Par conséquent les êtres qui ont découvert leur véritable nature sont tranquilles avant le temps tout en vivant dans leur époque et leur corps. « Avant qu’Abraham fût, je suis » dit Jésus à ses interlocuteurs interloqués. Bien sûr, il n’a dit pas qu’il serait vieux de plusieurs milliers d’années, d’ailleurs certains l’ont vu bébé. Il dit comme les bouddhistes que notre véritable nature est non née, que nous étions là avant le commencement. La Genèse nous donne de cette dimension un petit indice. Sa première ligne narre le Commencement, commencement de la manifestation, coup d’envoi du destin. Or cette ligne commence avec le mot Bereshit qui signifie : au commencement. Vous allez me dire « Eh ba quoi ? Qu’y a-t-il d’étrange à commencer par « au commencement » un récit sur le commencement ? » Pour un peuple comme le peuple hébreu si féru de guématrie, c’est à dire du sens profond des lettres et des chiffres qui leur correspondent, c’est impossible que le premier mot du Livre avec un grand L commence au petit bonheur la chance. Alors que remarque-t-on d’étrange dans ce mot Bereshit ? Il commence avec un B et pas un A, par le numéro 2 et pas le 1. A l’homme de chercher …

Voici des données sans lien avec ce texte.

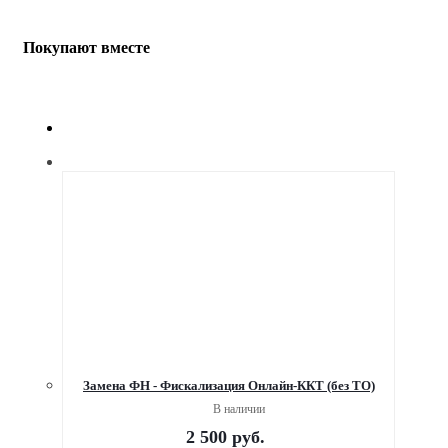
Покупают вместе
Замена ФН - Фискализация Онлайн-ККТ (без ТО)
В наличии
2 500
руб.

La logique voudrait que la découverte soit plus qu’aisée : évidente. Après tout il s’agit de trouver l’accès à ce qui nous remplit déjà et ce dans quoi nous sommes ! Hélas, ce n’est pas l’expérience générale, ou ça se saurait… alors comment faire ? En calmant ce qui bloque notre conscience dans un destin, notre personne. Nous n’irons pas dans le sans forme avec notre forme, nous n’irons pas avec notre lourde pensée dans l’immédiateté de la conscience, avec nos émotions mélangées dans le scintillement de l’amour. Et puis, il est important de nous souvenir que cette puissance, quand elle a bien voulu donner son nom s’est dite « Je Suis », au présent, ou “Soi” selon Krishamurti. Il n’y a donc d’autre lieu de rendez-vous que le présent. Dès lors, pour que les griffes du destin se desserrent, cultivons par tous les moyens possibles l’attention à l’instant. Cherchons à ressentir ce qui est, et si l’occasion s’en trouve, laissons-nous emporter, plongeons, sautons, que sais-je ! Changeons d’état, retrouvons-nous. Pour nous conduire au plongeoir, les chrétiens proposent la prière, les chamanes la communion avec la nature, les orientaux la méditation, les artistes, la pratique d’un art et la liste n’est pas exhaustive.


Abandonnés, immergés dans la splendeur, comme les grands témoins, nous aussi nous découvrirons la puissance de la liberté et le pouvoir de devenir co-créateurs. Pour prendre la comparaison du vase et du potier, nous ne serons plus seulement vase mais potier, plus seulement ce qui est fait (et pas toujours satisfaits) mais ce qui forme. Je connais plusieurs personnes dignes de confiance qui sont entrées un instant comme par inadvertance dans cette dimension d’où elles ont ramené un miracle qu’elles m’ont raconté. Voici celui d’un vieil ami décédé aujourd’hui. Alors qu’entré au fond de lui, il avait regretté d’avoir mal jugé son gendre et de le lui avoir dit, il a senti une chaleur dans sa bouche. En une fraction de seconde il a vu disparaître un cancer de la langue pour lequel on devait l’amputer le lendemain.

Il est dit qu’avec le stylo de feu de cette énergie, nous recevons le pouvoir d’écrire ou réécrire notre vie sur la terre. Le destin s’incline, il n’y a plus de fatalité, le sort ne peut plus s’acharner : leurs lois n’ont pas cours dans l’infini présent, elles ne s’appliquent qu’aux esclaves du temps. Le seul destin qui se dessine désormais est selon l’expression bouddhiste un destin de providence. Et si nous nous éveillons suffisamment pour retrouver cet espace en nous autrement que par accident, si nous pouvons garder bien en main ce stylo, nous n’aurons pas vécu un petit miracle seulement. Nous deviendrons co-auteurs de nos existences et non plus simples spectateurs ou acteurs d’un rôle pré-écrit. Même, si nous le voulions, dans le sein de la Conscience-Amour, nous pourrions modifier le destin de l’univers, rectifier la trajectoire d’une météore ou d’une galaxie, aider la terre. Victorieux, libres.